I am trying to let a program run on my GPU and to start with an easy sample I modified the first sample on http://www.jocl.org/samples/samples.html and to run the following little script: I run n simultaneous "threads" (what's the correct name for the GPU equivalent of a thread?), each of which performs 20000000/n independent tanh()-computations. You can see my code here: http://pastebin.com/DY2pdJzL
The speed is by far not what I expected:
- for n=1 it takes 12.2 seconds
- for n=2 it takes 6.3 seconds
- for n=3 it takes 4.4 seconds
- for n=4 it takes 3.4 seconds
- for n=5 it takes 3.1 seconds
- for n=6 and beyond, it takes 2.7 seconds.
So after n=6 (be it n=8, n=20, n=100, n=1000 or n=100000), there is no performance increase, which means only 6 of these are computed in parallel.

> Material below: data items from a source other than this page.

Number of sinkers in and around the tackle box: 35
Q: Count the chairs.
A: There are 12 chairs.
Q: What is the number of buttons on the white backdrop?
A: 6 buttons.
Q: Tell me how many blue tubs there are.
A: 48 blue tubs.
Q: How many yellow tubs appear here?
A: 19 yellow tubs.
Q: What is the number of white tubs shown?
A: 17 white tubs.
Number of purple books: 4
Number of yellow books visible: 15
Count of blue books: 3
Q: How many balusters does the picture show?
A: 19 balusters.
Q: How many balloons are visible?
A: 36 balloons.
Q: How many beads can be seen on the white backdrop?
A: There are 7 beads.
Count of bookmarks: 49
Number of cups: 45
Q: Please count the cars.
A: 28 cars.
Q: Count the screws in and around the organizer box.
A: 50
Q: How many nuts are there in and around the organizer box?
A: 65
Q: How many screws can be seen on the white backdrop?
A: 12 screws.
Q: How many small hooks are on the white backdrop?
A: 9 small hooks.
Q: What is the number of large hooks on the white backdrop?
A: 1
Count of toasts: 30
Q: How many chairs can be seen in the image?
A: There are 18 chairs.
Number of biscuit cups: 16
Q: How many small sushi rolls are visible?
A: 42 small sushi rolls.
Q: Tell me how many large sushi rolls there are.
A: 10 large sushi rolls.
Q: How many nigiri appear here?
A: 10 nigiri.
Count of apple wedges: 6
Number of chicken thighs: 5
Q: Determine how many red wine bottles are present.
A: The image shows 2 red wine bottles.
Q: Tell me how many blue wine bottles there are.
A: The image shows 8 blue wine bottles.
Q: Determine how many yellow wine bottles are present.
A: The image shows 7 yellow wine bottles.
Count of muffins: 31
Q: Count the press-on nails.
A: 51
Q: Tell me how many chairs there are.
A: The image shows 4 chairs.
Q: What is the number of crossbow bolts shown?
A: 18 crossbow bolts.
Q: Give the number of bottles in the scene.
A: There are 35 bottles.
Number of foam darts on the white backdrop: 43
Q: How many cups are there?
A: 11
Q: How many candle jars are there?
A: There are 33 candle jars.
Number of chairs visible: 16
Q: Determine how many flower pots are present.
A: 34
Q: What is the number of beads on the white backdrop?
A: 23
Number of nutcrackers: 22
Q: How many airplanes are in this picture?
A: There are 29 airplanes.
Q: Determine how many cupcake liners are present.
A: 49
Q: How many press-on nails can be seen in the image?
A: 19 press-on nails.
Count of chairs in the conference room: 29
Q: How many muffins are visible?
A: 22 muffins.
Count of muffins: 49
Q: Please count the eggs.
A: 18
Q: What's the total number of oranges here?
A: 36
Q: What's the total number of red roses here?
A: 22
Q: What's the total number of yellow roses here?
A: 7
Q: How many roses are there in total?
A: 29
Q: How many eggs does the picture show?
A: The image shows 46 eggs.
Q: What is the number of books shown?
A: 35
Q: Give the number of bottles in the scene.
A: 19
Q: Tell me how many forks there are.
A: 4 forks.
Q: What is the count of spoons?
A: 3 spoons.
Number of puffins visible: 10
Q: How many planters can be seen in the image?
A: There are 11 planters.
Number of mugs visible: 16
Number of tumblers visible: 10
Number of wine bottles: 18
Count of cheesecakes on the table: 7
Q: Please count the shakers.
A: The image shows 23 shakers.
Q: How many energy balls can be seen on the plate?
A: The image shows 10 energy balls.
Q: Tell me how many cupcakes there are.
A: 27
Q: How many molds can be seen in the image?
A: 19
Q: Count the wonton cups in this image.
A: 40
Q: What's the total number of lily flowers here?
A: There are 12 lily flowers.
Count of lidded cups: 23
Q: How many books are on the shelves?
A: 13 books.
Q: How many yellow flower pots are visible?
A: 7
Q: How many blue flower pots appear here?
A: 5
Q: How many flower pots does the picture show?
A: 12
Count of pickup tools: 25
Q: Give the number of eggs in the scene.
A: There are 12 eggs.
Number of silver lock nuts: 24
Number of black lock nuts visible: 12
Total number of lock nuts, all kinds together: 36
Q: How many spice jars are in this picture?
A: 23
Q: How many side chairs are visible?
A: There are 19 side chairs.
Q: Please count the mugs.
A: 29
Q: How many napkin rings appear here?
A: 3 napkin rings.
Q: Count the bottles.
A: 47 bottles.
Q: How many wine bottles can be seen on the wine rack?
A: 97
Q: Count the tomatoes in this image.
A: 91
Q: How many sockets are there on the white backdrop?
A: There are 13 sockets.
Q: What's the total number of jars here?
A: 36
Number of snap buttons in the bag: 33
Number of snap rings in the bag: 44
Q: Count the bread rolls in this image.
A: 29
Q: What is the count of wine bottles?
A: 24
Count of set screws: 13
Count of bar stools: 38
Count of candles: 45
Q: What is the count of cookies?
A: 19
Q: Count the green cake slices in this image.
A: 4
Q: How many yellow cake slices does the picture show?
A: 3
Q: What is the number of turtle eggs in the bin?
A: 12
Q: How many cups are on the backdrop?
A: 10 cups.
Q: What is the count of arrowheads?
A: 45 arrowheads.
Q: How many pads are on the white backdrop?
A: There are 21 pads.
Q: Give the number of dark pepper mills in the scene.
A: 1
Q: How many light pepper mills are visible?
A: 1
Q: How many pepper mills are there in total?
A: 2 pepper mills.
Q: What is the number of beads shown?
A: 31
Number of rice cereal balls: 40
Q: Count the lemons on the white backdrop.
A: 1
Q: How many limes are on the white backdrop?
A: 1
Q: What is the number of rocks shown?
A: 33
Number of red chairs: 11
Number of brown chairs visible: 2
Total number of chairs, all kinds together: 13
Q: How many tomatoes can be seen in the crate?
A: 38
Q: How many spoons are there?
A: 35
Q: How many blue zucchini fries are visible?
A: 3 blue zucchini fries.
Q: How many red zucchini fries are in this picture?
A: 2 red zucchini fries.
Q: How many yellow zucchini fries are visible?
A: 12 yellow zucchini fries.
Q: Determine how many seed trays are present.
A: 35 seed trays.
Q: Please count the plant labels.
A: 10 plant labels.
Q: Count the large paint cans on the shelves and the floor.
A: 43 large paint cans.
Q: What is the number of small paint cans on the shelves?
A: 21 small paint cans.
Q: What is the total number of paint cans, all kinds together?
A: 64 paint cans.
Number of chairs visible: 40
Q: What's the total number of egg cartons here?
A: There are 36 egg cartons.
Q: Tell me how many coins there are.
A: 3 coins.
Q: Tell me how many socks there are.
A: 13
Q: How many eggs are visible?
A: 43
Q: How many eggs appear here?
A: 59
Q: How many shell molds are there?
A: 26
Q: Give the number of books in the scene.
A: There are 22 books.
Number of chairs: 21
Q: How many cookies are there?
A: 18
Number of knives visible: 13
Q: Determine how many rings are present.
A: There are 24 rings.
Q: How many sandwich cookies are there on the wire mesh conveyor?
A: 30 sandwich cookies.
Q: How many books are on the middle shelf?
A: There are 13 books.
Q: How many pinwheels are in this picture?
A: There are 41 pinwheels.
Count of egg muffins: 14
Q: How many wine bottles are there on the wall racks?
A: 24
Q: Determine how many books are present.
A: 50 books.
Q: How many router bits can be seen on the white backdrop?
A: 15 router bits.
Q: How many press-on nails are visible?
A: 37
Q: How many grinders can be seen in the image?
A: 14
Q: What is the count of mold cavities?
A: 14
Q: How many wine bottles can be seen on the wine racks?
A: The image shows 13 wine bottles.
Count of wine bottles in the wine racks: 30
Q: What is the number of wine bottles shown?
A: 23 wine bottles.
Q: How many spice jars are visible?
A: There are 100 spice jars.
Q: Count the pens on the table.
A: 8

However, according to the specifications of my card there should be 80 cores: http://www.amd.com/us/products/desktop/graphics/ati-radeon-hd-5000/hd-5450-overview/pages/hd-5450-overview.aspx#2
It is not a matter of overhead, since increasing or decreasing the 20000000 only matters a linear factor in all the execution times.
I have installed the AMD APP SDK and drivers that support OpenCL: see http://dl.dropbox.com/u/3060536/prtscr.png and http://dl.dropbox.com/u/3060536/prtsrc2.png for details (or at least I conclude from these that OpenCL is running correctly).
So I'm a bit clueless now, where to search for answer. Why can JOCL only do 6 parallel executions on my ATI Radeon HD 5450?